**INSTRUCTION A:**
Rewrite the records starting with the line that contains "Is point (173, 404)" and going on through the line that contains "Yes, velvet-like fabric", changing "white mesh bag" to "gray mesh bag" and leaving everything else the same. Return only those lines.

**QUOTED TEXT:**
========================================

The Dark Side of the Moon: The Downside to India’s Economic Rise

The Rise of India, a new book written by Niranjan Rajadhyaksha, offers insightful perspectives on how India reached its current level of economic prosperity, warts and all. An editorial-page editor with Mint, a new financial daily in India, Rajadhyaksha uses wide-ranging interviews and hard data to back his arguments. In the following excerpt from his book, Rajadhyaksha argues that new solutions are needed to tackle poverty, including moving beyond squabbling over how to best measure it and toward more equitable income spreads. He also describes the ill-effects of globalization and argues that poverty has more to do with unproductive employment than unemployment.

India will have to deal with myriad challenges in the years ahead if it is to ensure that it remains on its current growth trajectory and also if it is to help more and more of its citizens become active participants in the global economy. Five issues stand out: poverty trends, income inequality, energy, employment, and infrastructure.

About 30 minutes away from Mumbai’s swank new business district, the Bandra Kurla Complex, where some of the country’s largest companies are headquartered in towers of glass and steel, is a nondescript little lane called Machchhar Galli. In the local language, it literally means “Mosquito Lane”. Here, a rundown tenement block houses workers from the now-defunct Swadeshi Mills. This textile mill is part of the city’s commercial folklore.

It had been bought by pioneering industrialist Jamsetji Tata in 1886. In its days of glory, cloth produced in Swadeshi Mills was sold in distant markets like China, Korea, and Japan. The looms here stopped whirring after the mid-1980s.

Deepak Patil was one of the thousands of workers who were forced into idleness because of the slow decline of Mumbai’s textile industry over the past 20 years. He worked for Swadeshi Mills and lived in Machchhar Galli. In the middle of 2003, Patil jumped in front of a suburban train and killed himself. The local newspapers reported what he wrote to his wife in the suicide note: “I am dying because my mill shut down.” Other unemployed textile workers just about manage to keep desperation at bay. A few of the more daring boys join criminal gangs.

========================================

**RECORDS TO PROCESS:**
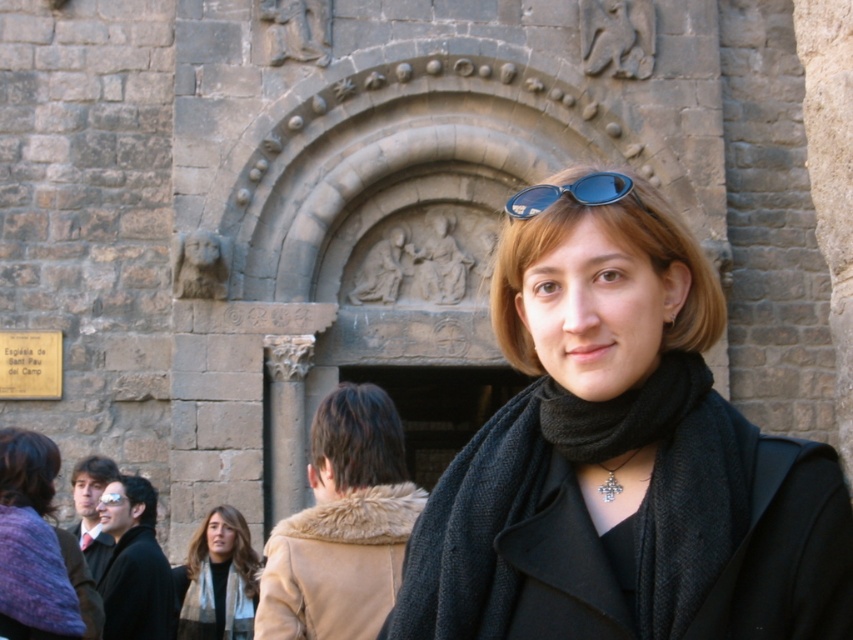
Question: Is black woolen scarf at center bigger than blue reflective lenses at upper center?

Choices:
 (A) no
 (B) yes

Answer: (B)

Question: Does black matte scarf at center come behind dark brown hair at center?

Choices:
 (A) no
 (B) yes

Answer: (A)

Question: Estimate the real-world distances between objects in this image. Which object is farther from the black wool scarf at center?

Choices:
 (A) blue reflective lenses at upper center
 (B) dark brown hair at center
 (C) beige fur coat at center
 (D) light brown scarf at lower left

Answer: (D)

Question: Is black matte scarf at center behind purple wool scarf at lower left?

Choices:
 (A) no
 (B) yes

Answer: (A)

Question: Which object is the farthest from the light brown scarf at lower left?

Choices:
 (A) black wool scarf at center
 (B) dark brown hair at center

Answer: (A)

Question: Which object is closer to the camera taking this photo?

Choices:
 (A) dark brown hair at center
 (B) matte black goggles at center

Answer: (A)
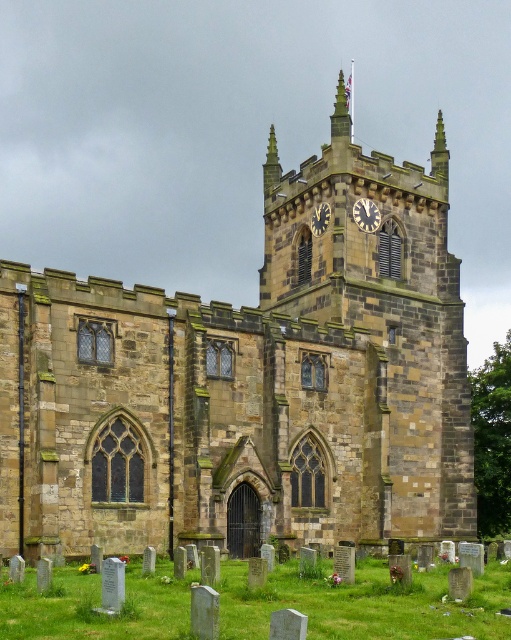
Who is taller, brown stone clock tower at center or metallic clock face at upper center?

Standing taller between the two is brown stone clock tower at center.

Is point (328, 288) more distant than point (359, 200)?

No.

The width and height of the screenshot is (511, 640). Identify the location of brown stone clock tower at center. (370, 340).

Does brown stone clock tower at center lie behind gold textured clock at upper center?

No, it is in front of gold textured clock at upper center.

This screenshot has height=640, width=511. In order to click on brown stone clock tower at center in this screenshot , I will do `click(370, 340)`.

From the picture: Is metallic clock face at upper center to the left of gold textured clock at upper center from the viewer's perspective?

No, metallic clock face at upper center is not to the left of gold textured clock at upper center.

Which is more to the right, metallic clock face at upper center or gold textured clock at upper center?

From the viewer's perspective, metallic clock face at upper center appears more on the right side.

Identify the location of metallic clock face at upper center. The image size is (511, 640). (365, 214).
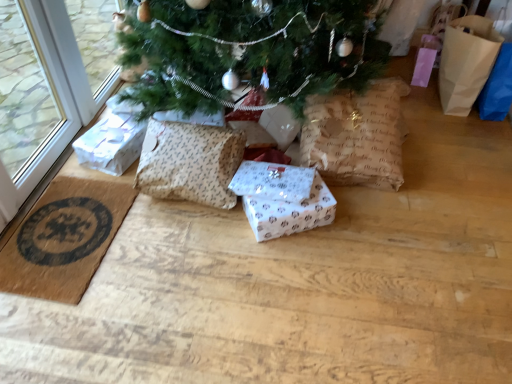
Question: Is point (314, 215) closer or farther from the camera than point (494, 29)?

Choices:
 (A) closer
 (B) farther

Answer: (A)

Question: Looking at their shapes, would you say white paper gift box at center, the 3th gift box viewed from the left, is wider or thinner than brown paper bag at right?

Choices:
 (A) thin
 (B) wide

Answer: (A)

Question: Estimate the real-world distances between objects in this image. Which object is closer to the white paper gift at left, arranged as the third gift box when viewed from the right?

Choices:
 (A) white paper gift at center, which appears as the second gift box when viewed from the left
 (B) brown paper bag at center
 (C) brown paper bag at right
 (D) white paper gift box at center, which is the 1th gift box from right to left
 (E) patterned fabric pillow at center

Answer: (E)

Question: Based on their relative distances, which object is farther from the white paper gift at center, arranged as the 2th gift box when viewed from the right?

Choices:
 (A) brown woven mat at lower left
 (B) white paper gift box at center, which is the 1th gift box from right to left
 (C) patterned fabric pillow at center
 (D) brown paper bag at right
 (E) white paper gift at left, placed as the 1th gift box when sorted from left to right

Answer: (D)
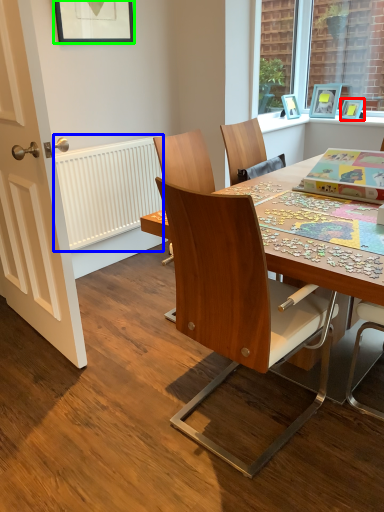
Question: Which is nearer to the picture frame (highlighted by a red box)? radiator (highlighted by a blue box) or picture frame (highlighted by a green box).

Choices:
 (A) radiator
 (B) picture frame

Answer: (A)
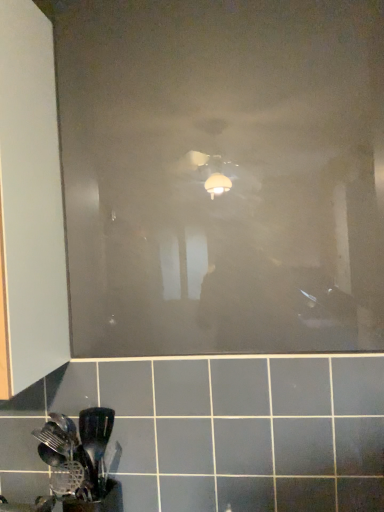
Question: Is matte white cabinet at left smaller than black plastic spatula at lower left?

Choices:
 (A) no
 (B) yes

Answer: (A)

Question: Would you consider matte white cabinet at left to be distant from black plastic spatula at lower left?

Choices:
 (A) yes
 (B) no

Answer: (B)

Question: Is the surface of matte white cabinet at left in direct contact with black plastic spatula at lower left?

Choices:
 (A) yes
 (B) no

Answer: (B)

Question: Is matte white cabinet at left bigger than black plastic spatula at lower left?

Choices:
 (A) no
 (B) yes

Answer: (B)

Question: From a real-world perspective, is matte white cabinet at left below black plastic spatula at lower left?

Choices:
 (A) no
 (B) yes

Answer: (A)

Question: Is the depth of matte white cabinet at left less than that of black plastic spatula at lower left?

Choices:
 (A) no
 (B) yes

Answer: (B)

Question: Considering the relative sizes of black plastic spatula at lower left and matte white cabinet at left in the image provided, is black plastic spatula at lower left taller than matte white cabinet at left?

Choices:
 (A) no
 (B) yes

Answer: (A)

Question: From a real-world perspective, does black plastic spatula at lower left stand above matte white cabinet at left?

Choices:
 (A) no
 (B) yes

Answer: (A)

Question: Is black plastic spatula at lower left smaller than matte white cabinet at left?

Choices:
 (A) yes
 (B) no

Answer: (A)

Question: Considering the relative sizes of black plastic spatula at lower left and matte white cabinet at left in the image provided, is black plastic spatula at lower left thinner than matte white cabinet at left?

Choices:
 (A) yes
 (B) no

Answer: (A)

Question: Is black plastic spatula at lower left aimed at matte white cabinet at left?

Choices:
 (A) yes
 (B) no

Answer: (B)

Question: Is black plastic spatula at lower left in contact with matte white cabinet at left?

Choices:
 (A) yes
 (B) no

Answer: (B)

Question: Is transparent matte glass door at center at the right side of black plastic spatula at lower left?

Choices:
 (A) no
 (B) yes

Answer: (B)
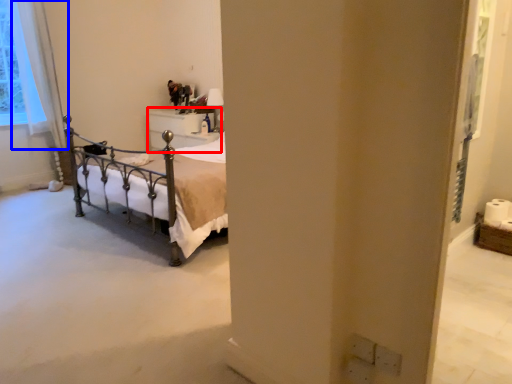
Question: Which point is further to the camera, furniture (highlighted by a red box) or curtain (highlighted by a blue box)?

Choices:
 (A) furniture
 (B) curtain

Answer: (A)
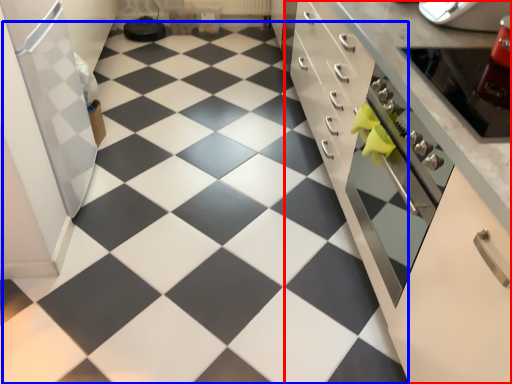
Question: Which object appears closest to the camera in this image, cabinetry (highlighted by a red box) or tile (highlighted by a blue box)?

Choices:
 (A) cabinetry
 (B) tile

Answer: (A)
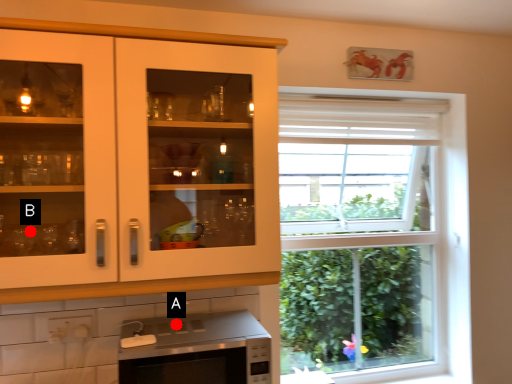
Question: Two points are circled on the image, labeled by A and B beside each circle. Which of the following is the farthest from the observer?

Choices:
 (A) A is further
 (B) B is further

Answer: (A)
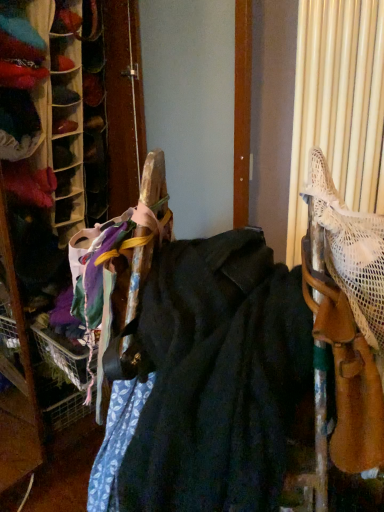
Find the location of a particular element. velvet-like fabric at center, which ranks as the 1th wide in left-to-right order is located at coordinates (218, 378).

What is the approximate width of velvet-like fabric at center, which ranks as the 1th wide in left-to-right order?

velvet-like fabric at center, which ranks as the 1th wide in left-to-right order, is 19.77 inches wide.

What do you see at coordinates (218, 378) in the screenshot? I see `velvet-like fabric at center, the 2th wide positioned from the right` at bounding box center [218, 378].

What do you see at coordinates (350, 250) in the screenshot?
I see `white mesh bag at right, the 2th wide in the left-to-right sequence` at bounding box center [350, 250].

Locate an element on the screen. white mesh bag at right, the first wide from the right is located at coordinates (350, 250).

What are the coordinates of `velvet-like fabric at center, which ranks as the 1th wide in left-to-right order` in the screenshot? It's located at (218, 378).

Considering the relative positions of velvet-like fabric at center, which ranks as the 1th wide in left-to-right order, and white mesh bag at right, the 2th wide in the left-to-right sequence, in the image provided, is velvet-like fabric at center, which ranks as the 1th wide in left-to-right order, to the right of white mesh bag at right, the 2th wide in the left-to-right sequence, from the viewer's perspective?

No.

Is velvet-like fabric at center, which ranks as the 1th wide in left-to-right order, further to camera compared to white mesh bag at right, the first wide from the right?

No, it is in front of white mesh bag at right, the first wide from the right.

Is point (173, 404) positioned behind point (383, 255)?

No, (173, 404) is in front of (383, 255).

From the image's perspective, which is above, velvet-like fabric at center, the 2th wide positioned from the right, or white mesh bag at right, the first wide from the right?

white mesh bag at right, the first wide from the right, from the image's perspective.

From a real-world perspective, is velvet-like fabric at center, the 2th wide positioned from the right, located higher than white mesh bag at right, the 2th wide in the left-to-right sequence?

Actually, velvet-like fabric at center, the 2th wide positioned from the right, is physically below white mesh bag at right, the 2th wide in the left-to-right sequence, in the real world.

Which object is thinner, velvet-like fabric at center, which ranks as the 1th wide in left-to-right order, or white mesh bag at right, the first wide from the right?

Thinner between the two is white mesh bag at right, the first wide from the right.

Who is taller, velvet-like fabric at center, the 2th wide positioned from the right, or white mesh bag at right, the 2th wide in the left-to-right sequence?

Standing taller between the two is velvet-like fabric at center, the 2th wide positioned from the right.

Between velvet-like fabric at center, which ranks as the 1th wide in left-to-right order, and white mesh bag at right, the first wide from the right, which one has smaller size?

white mesh bag at right, the first wide from the right, is smaller.

Is velvet-like fabric at center, which ranks as the 1th wide in left-to-right order, not within white mesh bag at right, the first wide from the right?

Yes, velvet-like fabric at center, which ranks as the 1th wide in left-to-right order, is not within white mesh bag at right, the first wide from the right.

Could you tell me if velvet-like fabric at center, which ranks as the 1th wide in left-to-right order, is facing white mesh bag at right, the first wide from the right?

No, velvet-like fabric at center, which ranks as the 1th wide in left-to-right order, is not facing towards white mesh bag at right, the first wide from the right.

How many degrees apart are the facing directions of velvet-like fabric at center, which ranks as the 1th wide in left-to-right order, and white mesh bag at right, the 2th wide in the left-to-right sequence?

24.3 degrees separate the facing orientations of velvet-like fabric at center, which ranks as the 1th wide in left-to-right order, and white mesh bag at right, the 2th wide in the left-to-right sequence.

Identify the location of wide located behind the velvet-like fabric at center, the 2th wide positioned from the right. The image size is (384, 512). (350, 250).

Is white mesh bag at right, the 2th wide in the left-to-right sequence, to the left or to the right of velvet-like fabric at center, which ranks as the 1th wide in left-to-right order, in the image?

white mesh bag at right, the 2th wide in the left-to-right sequence, is positioned on velvet-like fabric at center, which ranks as the 1th wide in left-to-right order,'s right side.

Is white mesh bag at right, the first wide from the right, closer to the viewer compared to velvet-like fabric at center, which ranks as the 1th wide in left-to-right order?

No, it is behind velvet-like fabric at center, which ranks as the 1th wide in left-to-right order.

Which is farther, (338, 253) or (189, 324)?

Point (189, 324)

From the image's perspective, is white mesh bag at right, the first wide from the right, above velvet-like fabric at center, which ranks as the 1th wide in left-to-right order?

Correct, white mesh bag at right, the first wide from the right, appears higher than velvet-like fabric at center, which ranks as the 1th wide in left-to-right order, in the image.

From a real-world perspective, is white mesh bag at right, the first wide from the right, positioned under velvet-like fabric at center, the 2th wide positioned from the right, based on gravity?

No.

From the picture: Considering the relative sizes of white mesh bag at right, the first wide from the right, and velvet-like fabric at center, which ranks as the 1th wide in left-to-right order, in the image provided, is white mesh bag at right, the first wide from the right, wider than velvet-like fabric at center, which ranks as the 1th wide in left-to-right order,?

Incorrect, the width of white mesh bag at right, the first wide from the right, does not surpass that of velvet-like fabric at center, which ranks as the 1th wide in left-to-right order.

Considering the sizes of objects white mesh bag at right, the first wide from the right, and velvet-like fabric at center, the 2th wide positioned from the right, in the image provided, who is shorter, white mesh bag at right, the first wide from the right, or velvet-like fabric at center, the 2th wide positioned from the right,?

Standing shorter between the two is white mesh bag at right, the first wide from the right.

Is white mesh bag at right, the 2th wide in the left-to-right sequence, bigger or smaller than velvet-like fabric at center, the 2th wide positioned from the right?

In the image, white mesh bag at right, the 2th wide in the left-to-right sequence, appears to be smaller than velvet-like fabric at center, the 2th wide positioned from the right.

Is white mesh bag at right, the 2th wide in the left-to-right sequence, surrounding velvet-like fabric at center, which ranks as the 1th wide in left-to-right order?

No.

Is white mesh bag at right, the first wide from the right, next to velvet-like fabric at center, the 2th wide positioned from the right?

They are not placed beside each other.

Is white mesh bag at right, the first wide from the right, aimed at velvet-like fabric at center, which ranks as the 1th wide in left-to-right order?

Yes, white mesh bag at right, the first wide from the right, is aimed at velvet-like fabric at center, which ranks as the 1th wide in left-to-right order.

How far apart are white mesh bag at right, the 2th wide in the left-to-right sequence, and velvet-like fabric at center, the 2th wide positioned from the right?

========================================

**INSTRUCTION B:**
For each statement below, say yes or no depending on whether it agrees with the excerpt on India's economic rise, and quote the deciding words: (i) Swadeshi Mills was bought by Jamsetji Tata in 1886. (ii) The looms at Swadeshi Mills stopped after the mid-1990s. (iii) Deepak Patil worked for Swadeshi Mills and lived in Machchhar Galli.

**CORRECT RESULT A:**
Is point (173, 404) positioned behind point (383, 255)?

No, (173, 404) is in front of (383, 255).

From the image's perspective, which is above, velvet-like fabric at center, the 2th wide positioned from the right, or gray mesh bag at right, the first wide from the right?

gray mesh bag at right, the first wide from the right, from the image's perspective.

From a real-world perspective, is velvet-like fabric at center, the 2th wide positioned from the right, located higher than gray mesh bag at right, the 2th wide in the left-to-right sequence?

Actually, velvet-like fabric at center, the 2th wide positioned from the right, is physically below gray mesh bag at right, the 2th wide in the left-to-right sequence, in the real world.

Which object is thinner, velvet-like fabric at center, which ranks as the 1th wide in left-to-right order, or gray mesh bag at right, the first wide from the right?

Thinner between the two is gray mesh bag at right, the first wide from the right.

Who is taller, velvet-like fabric at center, the 2th wide positioned from the right, or gray mesh bag at right, the 2th wide in the left-to-right sequence?

Standing taller between the two is velvet-like fabric at center, the 2th wide positioned from the right.

Between velvet-like fabric at center, which ranks as the 1th wide in left-to-right order, and gray mesh bag at right, the first wide from the right, which one has smaller size?

gray mesh bag at right, the first wide from the right, is smaller.

Is velvet-like fabric at center, which ranks as the 1th wide in left-to-right order, not within gray mesh bag at right, the first wide from the right?

Yes, velvet-like fabric at center, which ranks as the 1th wide in left-to-right order, is not within gray mesh bag at right, the first wide from the right.

**CORRECT RESULT B:**
(i) Yes: "It had been bought by pioneering industrialist Jamsetji Tata in 1886."
(ii) No: "The looms here stopped whirring after the mid-1980s."
(iii) Yes: "He worked for Swadeshi Mills and lived in Machchhar Galli."